Pharmacological Management
Medication is indicated when symptoms are severe, persistent, or impair functioning.
Acute Stress Disorder
For acute anxiety or agitation:
Clonazepam 0.5–2 mg orally in divided doses
Important Note:Benzodiazepine use beyond 1 week may interfere with psychological adaptation and increase risk of developing PTSD.
Post-Traumatic Stress Disorder
Tricyclic Antidepressant
Amitriptyline
Initial: 50–75 mg orally at night
Gradually increase up to 150 mg daily
Elderly: start 25–50 mg (maximum 75 mg)
Selective Serotonin Reuptake Inhibitors (First-Line)
Fluoxetine
Initial: 20 mg each morning
Increase to 40 mg after 4–8 weeks if needed
OR
Citalopram
Initial: 20 mg daily
Increase to 40 mg after 4–8 weeks if tolerated
Treatment Duration
Adequate antidepressant trial: 8–12 weeks
Continue treatment for 6–12 months after improvement to prevent relapse.
Complications
Chronic PTSD
Major depressive disorder
Substance misuse
Panic disorder
Suicide risk
Occupational dysfunction
Relationship difficulties
Prevention
Early psychological first aid after trauma
Rapid identification of high-risk individuals
Community disaster mental health support
Strengthening social support systems
Early counselling interventions
Workplace and military trauma programs
Prognosis
Many individuals with Acute Stress Disorder recover fully with early intervention. Without treatment, a significant proportion may progress to PTSD. Long-term outcomes improve with trauma-focused psychotherapy and appropriate pharmacological therapy.
Patient Education
Stress reactions after trauma are common and treatable
Seeking help early prevents chronic psychological illness
Avoid alcohol or substance use as coping mechanisms
Maintain sleep, routine, and social support
Persistent symptoms beyond one month require medical evaluation
References
Ministry of Health. Standard Treatment Guidelines (STG). 2023 Edition.
American Psychiatric Association.
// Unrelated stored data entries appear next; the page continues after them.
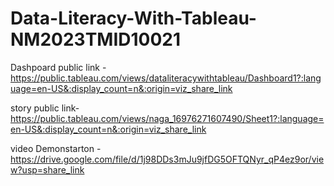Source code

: # Data-Literacy-With-Tableau-NM2023TMID10021
Dashpoard public link -https://public.tableau.com/views/dataliteracywithtableau/Dashboard1?:language=en-US&:display_count=n&:origin=viz_share_link

story public link- https://public.tableau.com/views/naga_16976271607490/Sheet1?:language=en-US&:display_count=n&:origin=viz_share_link

video Demonstarton - https://drive.google.com/file/d/1j98DDs3mJu9jfDG5OFTQNyr_qP4ez9or/view?usp=share_link

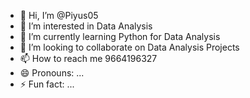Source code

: - 👋 Hi, I’m @Piyus05
- 👀 I’m interested in Data Analysis
- 🌱 I’m currently learning Python for Data Analysis
- 💞️ I’m looking to collaborate on Data Analysis Projects
- 📫 How to reach me 9664196327
- 😄 Pronouns: ...
- ⚡ Fun fact: ...

<!---
Piyus05/Piyus05 is a ✨ special ✨ repository because its `README.md` (this file) appears on your GitHub profile.
You can click the Preview link to take a look at your changes.
--->
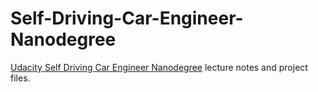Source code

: # Self-Driving-Car-Engineer-Nanodegree
[Udacity Self Driving Car Engineer Nanodegree](https://www.udacity.com/course/self-driving-car-engineer-nanodegree--nd013) lecture notes and project files.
Diagnostic and Statistical Manual of Mental Disorders (DSM-5). Washington DC: APA; 2013.
World Health Organization. Guidelines for the Management of Conditions Specifically Related to Stress. Geneva: WHO; 2013.
National Institute for Health and Care Excellence (NICE). Post-traumatic stress disorder. NICE Guideline NG116. London; 2018.
Bisson JI, et al. Psychological therapies for chronic PTSD in adults. Cochrane Database Syst Rev. 2013;12:CD003388.